Last week the Canadian political website iPolitics.ca published an article about the release of a confidential cabinet document by the hacker group Anonymous which revealed secrets about the overseas activities of Canada’s spy agencies.
Anonymous also released a video threatening a "Wild Fall" of slow and gradual releases of hacked secret documents. The video (see below) claims that the Communications Security Establishment (CSE) tried to spy on President Barack Obama on Prime Minister Stephen Harper’s orders — and that the espionage, when it was discovered, put the Keystone XL pipeline project in jeopardy.
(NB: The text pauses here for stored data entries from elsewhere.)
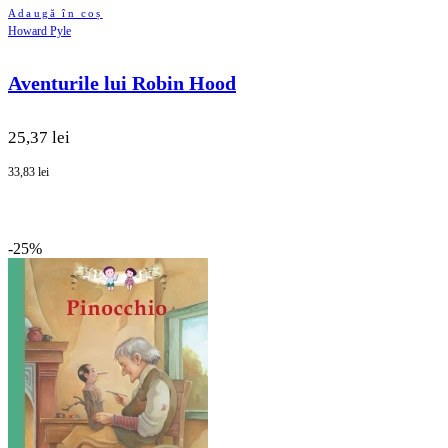
Adaugă în coș
Howard Pyle
Aventurile lui Robin Hood
25,37 lei
33,83 lei
-25%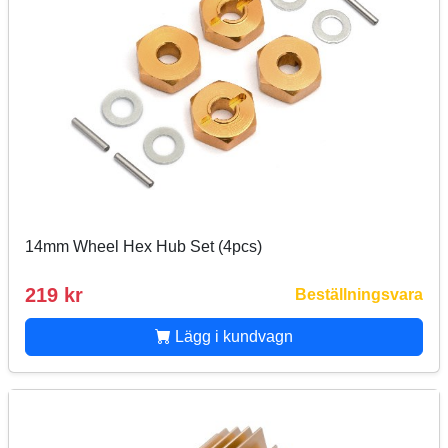
14mm Wheel Hex Hub Set (4pcs)
219 kr
Beställningsvara
Lägg i kundvagn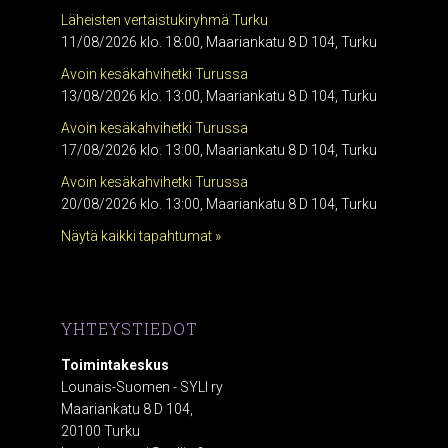
Läheisten vertaistukiryhmä Turku
11/08/2026 klo. 18:00, Maariankatu 8 D 104, Turku
Avoin kesäkahvihetki Turussa
13/08/2026 klo. 13:00, Maariankatu 8 D 104, Turku
Avoin kesäkahvihetki Turussa
17/08/2026 klo. 13:00, Maariankatu 8 D 104, Turku
Avoin kesäkahvihetki Turussa
20/08/2026 klo. 13:00, Maariankatu 8 D 104, Turku
Näytä kaikki tapahtumat »
YHTEYSTIEDOT
Toimintakeskus
Lounais-Suomen - SYLI ry
Maariankatu 8 D 104,
20100 Turku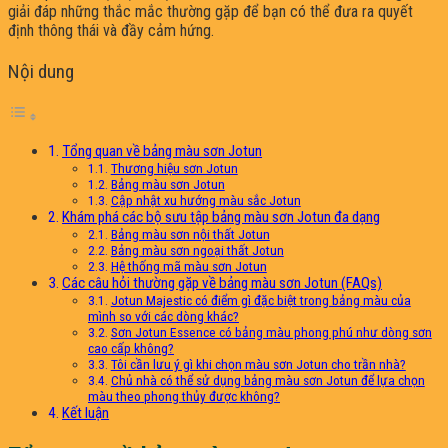
giải đáp những thắc mắc thường gặp để bạn có thể đưa ra quyết
định thông thái và đầy cảm hứng.
Nội dung
Tổng quan về bảng màu sơn Jotun
Thương hiệu sơn Jotun
Bảng màu sơn Jotun
Cập nhật xu hướng màu sắc Jotun
Khám phá các bộ sưu tập bảng màu sơn Jotun đa dạng
Bảng màu sơn nội thất Jotun
Bảng màu sơn ngoại thất Jotun
Hệ thống mã màu sơn Jotun
Các câu hỏi thường gặp về bảng màu sơn Jotun (FAQs)
Jotun Majestic có điểm gì đặc biệt trong bảng màu của
mình so với các dòng khác?
Sơn Jotun Essence có bảng màu phong phú như dòng sơn
cao cấp không?
Tôi cần lưu ý gì khi chọn màu sơn Jotun cho trần nhà?
Chủ nhà có thể sử dụng bảng màu sơn Jotun để lựa chọn
màu theo phong thủy được không?
Kết luận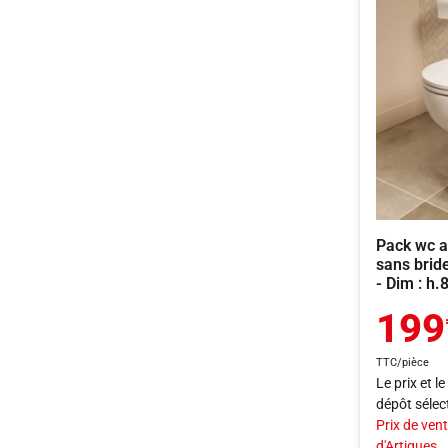
Pack wc a
sans bride
- Dim : h.
199
TTC/pièce
Le prix et l
dépôt sélec
Prix de vent
d'Artigues.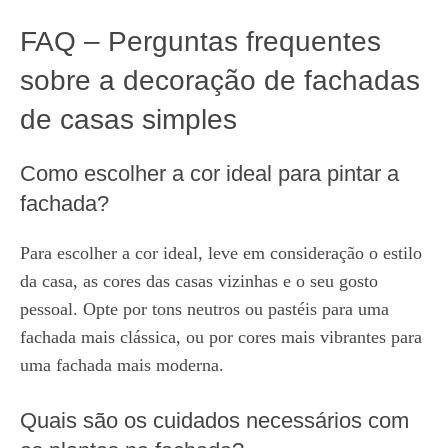
FAQ – Perguntas frequentes
sobre a decoração de fachadas
de casas simples
Como escolher a cor ideal para pintar a
fachada?
Para escolher a cor ideal, leve em consideração o estilo
da casa, as cores das casas vizinhas e o seu gosto
pessoal. Opte por tons neutros ou pastéis para uma
fachada mais clássica, ou por cores mais vibrantes para
uma fachada mais moderna.
Quais são os cuidados necessários com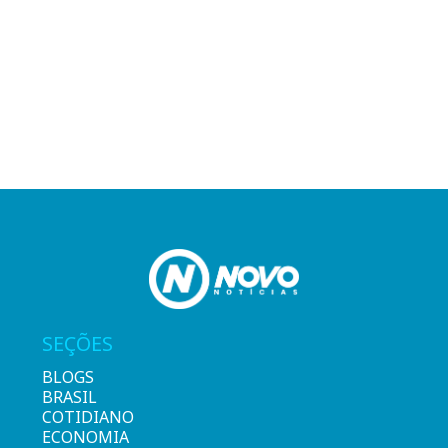
SEÇÕES
BLOGS
BRASIL
COTIDIANO
ECONOMIA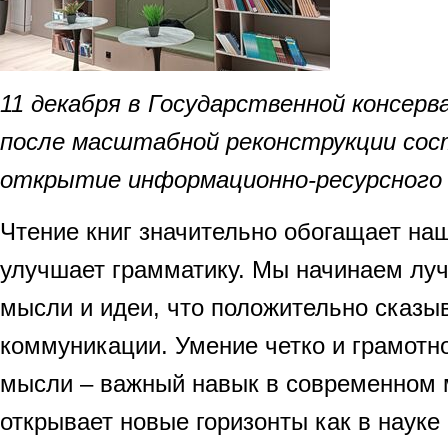
11 декабря в Государственной консер
после масштабной реконструкции сос
открытие информационно-ресурсного
Чтение книг значительно обогащает на
улучшает грамматику. Мы начинаем лу
мысли и идеи, что положительно сказы
коммуникации. Умение четко и грамотно
мысли – важный навык в современном 
открывает новые горизонты как в науке и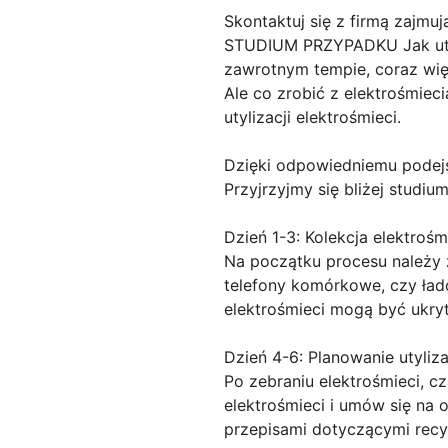
Skontaktuj się z firmą zajmuj
STUDIUM PRZYPADKU Jak utyli
zawrotnym tempie, coraz wię
Ale co zrobić z elektrośmiec
utylizacji elektrośmieci.
Dzięki odpowiedniemu podejśc
Przyjrzyjmy się bliżej studiu
Dzień 1-3: Kolekcja elektrośm
Na początku procesu należy z
telefony komórkowe, czy łado
elektrośmieci mogą być ukry
Dzień 4-6: Planowanie utyliza
Po zebraniu elektrośmieci, cz
elektrośmieci i umów się na 
przepisami dotyczącymi recyk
In addition to the video, Anonymous released a document marked "Secret" from the Treasury Board of Canada that says Canada has 25 foreign stations, not three as the government has claimed publicly, “many of which are located in developing countries and/or unstable environments.” The document is dated February 6, 2014 (see below) and outlines a proposal to approve approximately $3 million in additional funds to “extend CSIS’s secure corporate network environment to its foreign stations.” Each station, the document says, is staffed by approximately 70 CSIS personnel.
The document also describes the systems CSIS uses now as “inefficient and labour intensive data-processing and analysis systems to process and report intelligence information obtained at it foreign stations … These outdated processes result in delays that impact the Service’s operational effectiveness and jeopardize the security of its personnel.”
The Anonymous video was released after the RCMP failed to meet a deadline set by the group for police to arrest an RCMP officer who fatally shot one of its members last week in Dawson Creek, B.C.